▸ **O que fazer**
(a) Responda, com base no texto sobre os salvamentos no Réveillon:
(i) Quantos resgates foram feitos nas praias da cidade do Rio de Janeiro no período?
(ii) Quantos salvamentos houve no Leme?
(iii) Qual era a altura máxima das ondas, segundo o alerta da Marinha?
(b) Dê continuidade ao texto sobre os salvamentos no Réveillon a partir do ponto em que ele termina.

▸ **Trecho do texto**
# # #

Salvamentos no mar no Réveillon somaram 1.167 resgates nas praias da cidade do Rio de Janeiro entre a manhã de 31 de dezembro e a noite de 1º de janeiro, segundo balanço divulgado pelo Corpo de Bombeiros. O número expressivo reflete a combinação de praias lotadas durante a virada do ano e a ressaca que atingiu o litoral fluminense.
As praias com maior volume de ocorrências foram Copacabana, com 396 salvamentos, e Ipanema, com 399. Em seguida aparecem Leme (239), Arpoador (59), Leblon (32), Praia do Diabo (32), São Conrado (8), Pepino (1) e Vidigal (1). Em todo o estado, o total de resgates durante o período chegou a 1.666.
De acordo com os bombeiros, o salto nas ocorrências está diretamente ligado à ressaca, que trouxe ondas de até 2,5 metros, conforme alerta emitido pela Marinha. Para efeito de comparação, na virada anterior, de 2024 para 2025, haviam sido registrados apenas 29 salvamentos na capital.

# # #

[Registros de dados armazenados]
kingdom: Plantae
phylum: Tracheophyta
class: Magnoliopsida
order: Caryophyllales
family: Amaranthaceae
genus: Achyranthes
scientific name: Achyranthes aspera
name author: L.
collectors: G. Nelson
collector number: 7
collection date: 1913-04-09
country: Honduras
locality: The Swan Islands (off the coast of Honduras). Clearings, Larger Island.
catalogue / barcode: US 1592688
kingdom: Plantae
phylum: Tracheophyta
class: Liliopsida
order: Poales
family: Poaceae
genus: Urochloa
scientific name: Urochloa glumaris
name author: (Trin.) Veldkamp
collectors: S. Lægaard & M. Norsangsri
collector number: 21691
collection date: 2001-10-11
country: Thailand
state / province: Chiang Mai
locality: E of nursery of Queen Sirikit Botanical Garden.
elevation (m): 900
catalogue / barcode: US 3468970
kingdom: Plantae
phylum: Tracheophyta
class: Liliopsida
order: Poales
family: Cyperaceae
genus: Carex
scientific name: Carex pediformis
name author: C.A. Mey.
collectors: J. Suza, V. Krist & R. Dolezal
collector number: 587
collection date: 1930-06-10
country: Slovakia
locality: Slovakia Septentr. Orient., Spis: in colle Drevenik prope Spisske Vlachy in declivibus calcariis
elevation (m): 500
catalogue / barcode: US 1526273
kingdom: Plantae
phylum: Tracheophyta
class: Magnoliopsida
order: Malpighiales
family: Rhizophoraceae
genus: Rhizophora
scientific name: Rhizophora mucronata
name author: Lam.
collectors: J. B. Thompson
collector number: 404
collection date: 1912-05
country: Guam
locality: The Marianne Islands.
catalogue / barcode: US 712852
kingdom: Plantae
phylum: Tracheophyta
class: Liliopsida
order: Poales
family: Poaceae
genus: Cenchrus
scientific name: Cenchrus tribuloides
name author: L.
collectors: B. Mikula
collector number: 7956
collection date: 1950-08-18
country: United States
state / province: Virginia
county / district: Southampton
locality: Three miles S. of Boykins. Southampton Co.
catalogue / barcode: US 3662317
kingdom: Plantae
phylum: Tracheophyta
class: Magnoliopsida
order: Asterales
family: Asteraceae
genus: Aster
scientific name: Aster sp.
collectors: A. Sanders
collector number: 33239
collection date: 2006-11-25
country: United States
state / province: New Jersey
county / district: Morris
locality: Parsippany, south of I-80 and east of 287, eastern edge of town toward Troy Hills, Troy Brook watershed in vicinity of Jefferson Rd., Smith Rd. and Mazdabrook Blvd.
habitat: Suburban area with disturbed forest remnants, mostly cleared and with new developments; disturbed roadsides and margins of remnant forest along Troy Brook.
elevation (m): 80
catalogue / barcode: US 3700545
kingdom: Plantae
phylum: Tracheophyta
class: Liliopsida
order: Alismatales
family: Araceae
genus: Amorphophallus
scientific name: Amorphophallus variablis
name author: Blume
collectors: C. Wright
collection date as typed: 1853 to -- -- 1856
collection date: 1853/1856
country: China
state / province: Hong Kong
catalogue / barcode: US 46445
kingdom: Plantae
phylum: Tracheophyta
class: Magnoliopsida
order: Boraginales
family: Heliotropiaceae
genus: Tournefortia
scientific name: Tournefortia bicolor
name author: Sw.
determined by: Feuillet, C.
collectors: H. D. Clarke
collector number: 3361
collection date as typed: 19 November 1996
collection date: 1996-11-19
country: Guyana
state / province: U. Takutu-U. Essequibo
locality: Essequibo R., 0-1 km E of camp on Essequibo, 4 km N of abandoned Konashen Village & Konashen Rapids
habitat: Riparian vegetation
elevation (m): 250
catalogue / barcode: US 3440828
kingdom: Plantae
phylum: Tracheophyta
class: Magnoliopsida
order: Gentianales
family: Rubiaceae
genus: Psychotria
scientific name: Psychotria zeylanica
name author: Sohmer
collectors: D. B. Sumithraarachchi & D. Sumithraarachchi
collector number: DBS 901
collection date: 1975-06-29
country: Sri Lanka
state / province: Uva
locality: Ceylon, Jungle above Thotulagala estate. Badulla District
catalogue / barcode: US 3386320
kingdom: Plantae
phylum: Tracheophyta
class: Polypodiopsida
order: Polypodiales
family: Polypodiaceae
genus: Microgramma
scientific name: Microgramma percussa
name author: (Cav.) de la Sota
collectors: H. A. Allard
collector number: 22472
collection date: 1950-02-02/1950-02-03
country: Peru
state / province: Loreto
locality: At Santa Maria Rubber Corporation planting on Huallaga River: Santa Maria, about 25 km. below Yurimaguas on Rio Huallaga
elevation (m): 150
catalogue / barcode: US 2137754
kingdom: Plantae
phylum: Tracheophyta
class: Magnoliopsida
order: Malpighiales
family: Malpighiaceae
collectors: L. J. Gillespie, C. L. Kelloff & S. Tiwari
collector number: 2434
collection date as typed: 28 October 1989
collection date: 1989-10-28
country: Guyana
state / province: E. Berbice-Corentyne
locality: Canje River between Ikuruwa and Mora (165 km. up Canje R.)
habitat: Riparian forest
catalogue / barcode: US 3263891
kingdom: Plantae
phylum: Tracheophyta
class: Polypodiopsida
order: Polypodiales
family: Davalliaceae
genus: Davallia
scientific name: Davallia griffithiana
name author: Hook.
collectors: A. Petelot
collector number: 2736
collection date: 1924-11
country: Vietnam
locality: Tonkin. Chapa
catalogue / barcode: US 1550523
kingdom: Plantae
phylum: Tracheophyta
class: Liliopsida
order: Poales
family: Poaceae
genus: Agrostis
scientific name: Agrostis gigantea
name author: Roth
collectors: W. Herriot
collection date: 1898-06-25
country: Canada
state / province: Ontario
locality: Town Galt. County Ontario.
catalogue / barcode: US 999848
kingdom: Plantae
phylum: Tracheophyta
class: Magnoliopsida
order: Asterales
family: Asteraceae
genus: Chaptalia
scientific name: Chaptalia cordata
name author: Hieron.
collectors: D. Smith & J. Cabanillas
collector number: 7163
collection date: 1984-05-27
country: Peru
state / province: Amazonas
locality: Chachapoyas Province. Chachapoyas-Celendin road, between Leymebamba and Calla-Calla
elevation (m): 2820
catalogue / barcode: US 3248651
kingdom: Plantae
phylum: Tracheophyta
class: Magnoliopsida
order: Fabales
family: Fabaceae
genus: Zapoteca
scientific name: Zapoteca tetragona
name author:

# # #

▸ **Lista de respostas**
(a)
(i) 1.167 resgates.
(ii) 239 salvamentos.
(iii) Até 2,5 metros.

(b)
Mar perigoso
Mesmo após o encerramento oficial do aviso de ressaca, o mar continuou oferecendo riscos. O tenente-coronel Fábio Contreiras destacou a presença de valas profundas e correntes de retorno intensas, reforçando a recomendação para que banhistas permaneçam próximos aos postos de guarda-vidas e respeitem a sinalização.
As equipes seguem mobilizadas nas buscas por um adolescente de 14 anos, de Campinas (SP), desaparecido no mar de Copacabana, na altura do Posto 2. A operação envolve aeronaves, drones, motos aquáticas, mergulhadores e embarcações infláveis do Corpo de Bombeiros Militar do Estado do Rio de Janeiro.
Além disso, um homem foi resgatado em estado grave em Ipanema e levado ao Hospital Municipal Miguel Couto. Em Maricá, na Região dos Lagos, um idoso de 70 anos morreu após se afogar. Diante do cenário, a Defesa Civil do Rio voltou a recomendar que a população evite entrar no mar enquanto persistirem condições adversas.